As consequence of the orthogonality they satisfy the recurrence relation (17) with

$$\begin{aligned} \alpha _n = -\lambda \qquad \beta _n = n+\lambda \qquad \gamma _n = -n \end{aligned}$$

which then becomes

$$\begin{aligned} xC_n(x) = -\lambda C_{n+1}(x) + (n+\lambda )C_n(x) -nC_{n-1}(x). \end{aligned}$$
(35)

Furthermore, the raising operator in Eq. (18) provides

$$\begin{aligned} \lambda C_n(x) - xC_n(x-1) = \lambda C_{n+1}(x). \end{aligned}$$
(36)

Self-duality of IRW. As the following theorem shows, the self-duality relation is given by the Charlier polynomials themselves.

Theorem 4

The IRW is a self-dual Markov process with self-duality function

$$\begin{aligned} D_{\mathbf{n}}(\mathbf{{x}})=\prod _{i=1}^N C_{n_i}(x_i) \end{aligned}$$
(37)

where \(C_{n}(x)\) is the Charlier polynomial of degree n.

Remark 6

Reading the Charlier polynomial as hypergeometric function, the duality function then becomes

Proof

It is clear from (37) that the difference equations, the recurrence relations and the raising operator for \(D_{n}(x)\) are respectively (34), (35) and (36), that we rewrite as:

$$\begin{aligned} D_{n}(x+1)&=D_{n}(x)-\dfrac{n}{\lambda }D_{n-1}(x) \\ xD_{n}(x)&=-\lambda D_{n+1}(x)+(n+\lambda )D_{n}(x)-nD_{n-1}(x)\\ xD_{n}(x-1)&=\lambda D_{n}(x)-\lambda D_{n+1}(x). \end{aligned}$$

As done before, we use the two particles IRW generator in (32) and the three equations above to check that the self-duality relation holds.
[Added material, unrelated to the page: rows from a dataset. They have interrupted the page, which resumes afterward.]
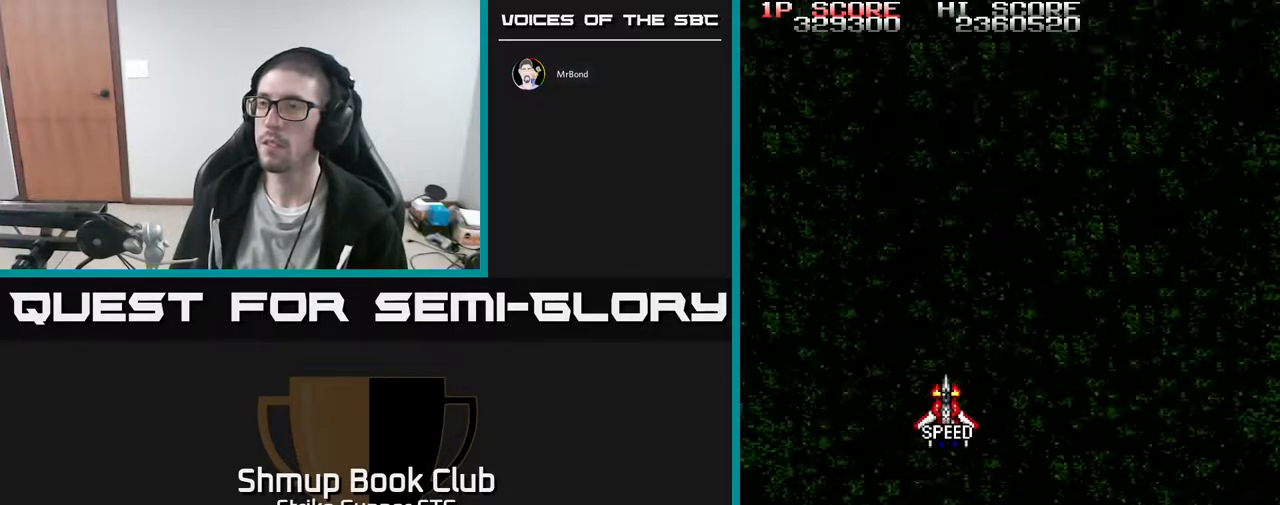
{"buttons": ["DPAD_RIGHT"], "left_stick": "center", "right_stick": "center", "events": [[100, "DPAD_DOWN", "up"], [200, "DPAD_RIGHT", "down"], [267, "DPAD_UP", "down"], [433, "DPAD_UP", "up"]]}
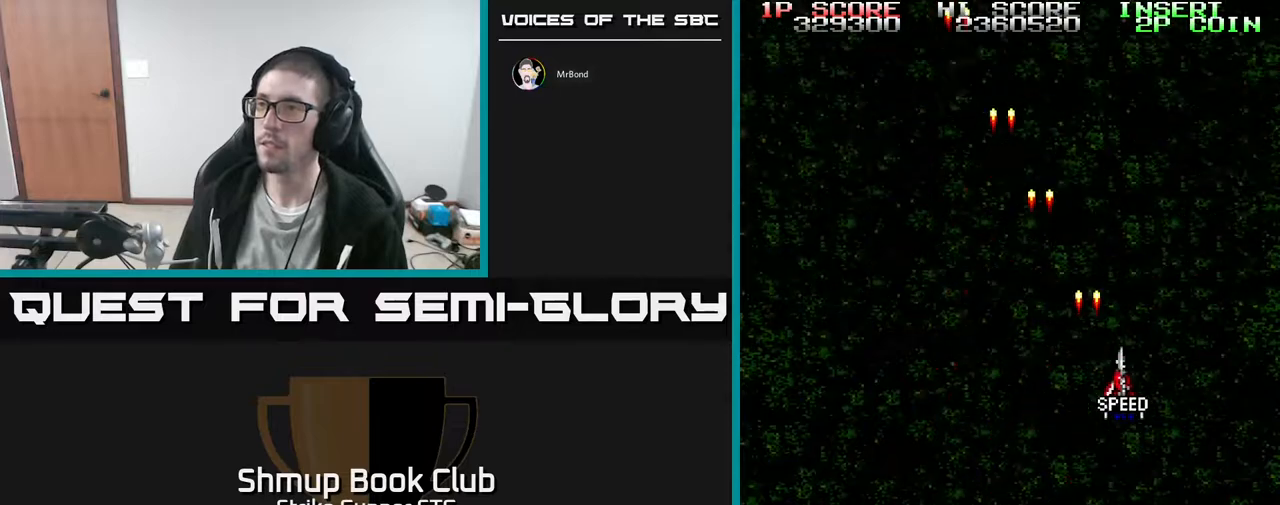
{"buttons": ["DPAD_LEFT"], "left_stick": "center", "right_stick": "center", "events": [[150, "DPAD_RIGHT", "up"], [167, "DPAD_LEFT", "down"]]}
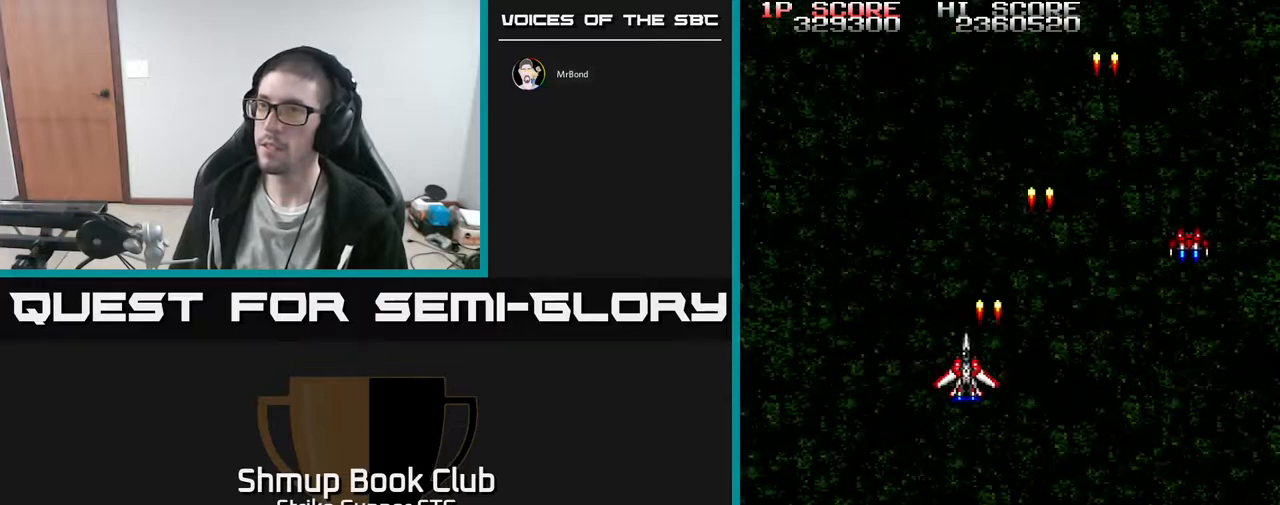
{"buttons": ["DPAD_RIGHT"], "left_stick": "center", "right_stick": "center", "events": [[200, "DPAD_LEFT", "up"], [233, "DPAD_RIGHT", "down"]]}
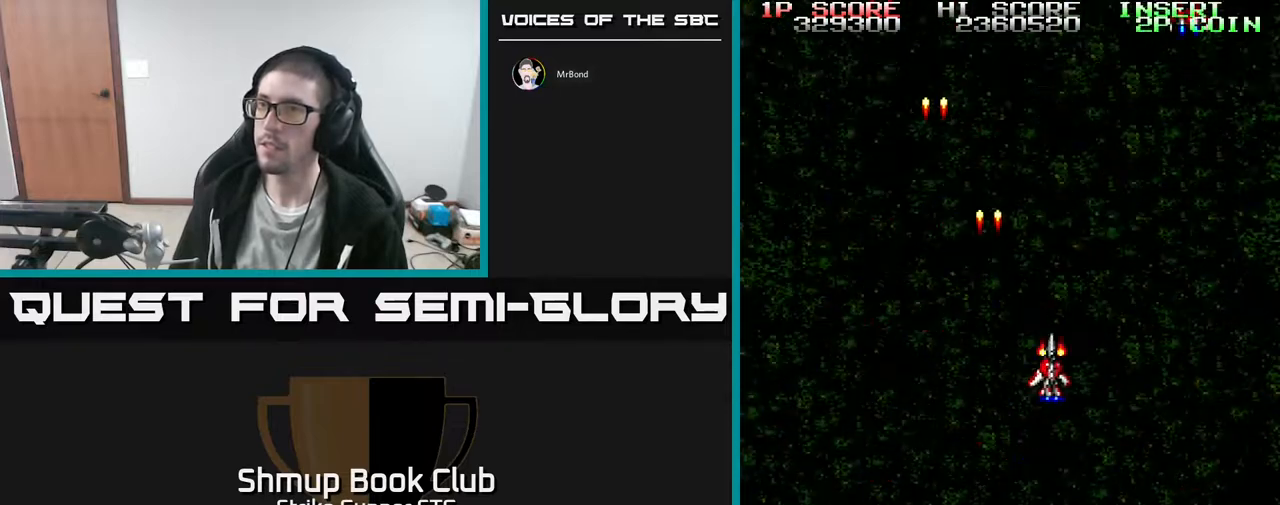
{"buttons": ["DPAD_LEFT"], "left_stick": "center", "right_stick": "center", "events": [[217, "DPAD_RIGHT", "up"], [250, "DPAD_LEFT", "down"]]}
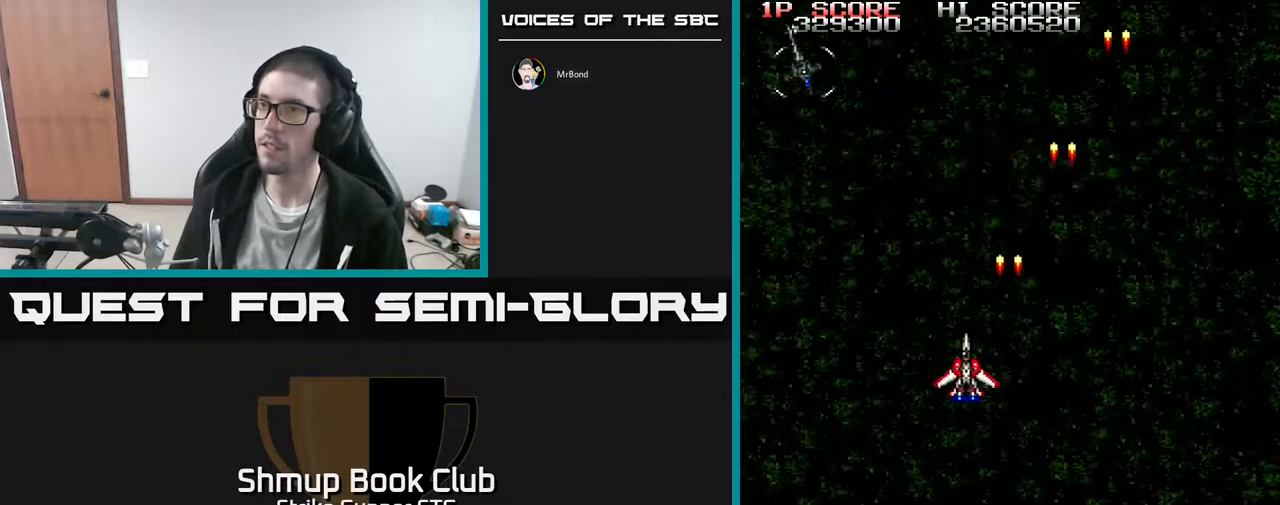
{"buttons": ["DPAD_RIGHT"], "left_stick": "center", "right_stick": "center", "events": [[200, "DPAD_LEFT", "up"], [217, "DPAD_RIGHT", "down"]]}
We have

$$\begin{aligned}&L^{IRW}D_{n_{1}}(x_{1})D_{n_{2}}(x_{2}) \\ {}&= x_{1}D_{n_{1}}(x_{1}-1)D_{n_{2}}(x_{2}+1)-x_{1}D_{n_{1}}(x_{1})D_{n_{2}}(x_{2}) \\&\quad +\, D_{n_{1}}(x_{1}+1)x_{2}D_{n_{2}}(x_{2}-1)-D_{n_{1}}(x_{1})x_{2}D_{n_{2}}(x_{2}) \\&= \left[ \lambda D_{n_{1}}(x_{1})-\lambda D_{n_{1}+1}(x_{1}) \right] \left[ D_{n_{2}}(x_{2}) - \dfrac{n_{2}}{\lambda }D_{n_{2}-1}(x_{2})\right] \\&\quad -\, \left[ -\lambda D_{n_{1}+1}(x_{1})+(n_{1}+ \lambda ) D_{n_{1}}(x_{1}) -n_{1}D_{n_{1}-1}(x_{1}) \right] \left[ D_{n_{2}}(x_{2})\right] \\&\quad +\, \left[ D_{n_{1}}(x_{1}) - \dfrac{n_{1}}{\lambda }D_{n_{1}+1}(x_{2})\right] \left[ \lambda D_{n_{2}}(x_{2})-\lambda D_{n_{2}+1}(x_{2}) \right] \\&\quad -\, \left[ D_{n_{1}}(x_{1}) \right] \left[ -\lambda D_{n_{2}+1}(x_{2})+(n_{2}+ \lambda ) D_{n_{2}}(x_{2}) -n_{2}D_{n_{2}-1}(x_{2}) \right] . \end{aligned}$$

After computing the products and suitable simplifications we get

$$\begin{aligned} L^{IRW}D_{n_{1}}(x_{1}) D_{n_{2}}(x_{2})&=n_{1}[D_{n_{1}-1}(x_{1})D_{n_{2}+1}(x_{2})-D_{n_{1}}(x_{1})D_{n_{2}}(x_{2})] \\&\quad +\, n_2[ D_{n_{1}+1}(x_{1})D_{n_{2}-1}(x_{2})-D_{n_{1}}(x_{1})D_{n_{2}}(x_{2})]. \end{aligned}$$

   \(\square \)

4 Duality: Proof of Theorem 1 Part (ii)

In this last section we show two examples of duality: the initial process is an interacting diffusion, while the dual one is a jump process, which, in particular, turns out to be the SIP process introduced in Sect. 3.2. We also show an example of duality for a redistribution model of Kipnis–Marchioro–Presutti type.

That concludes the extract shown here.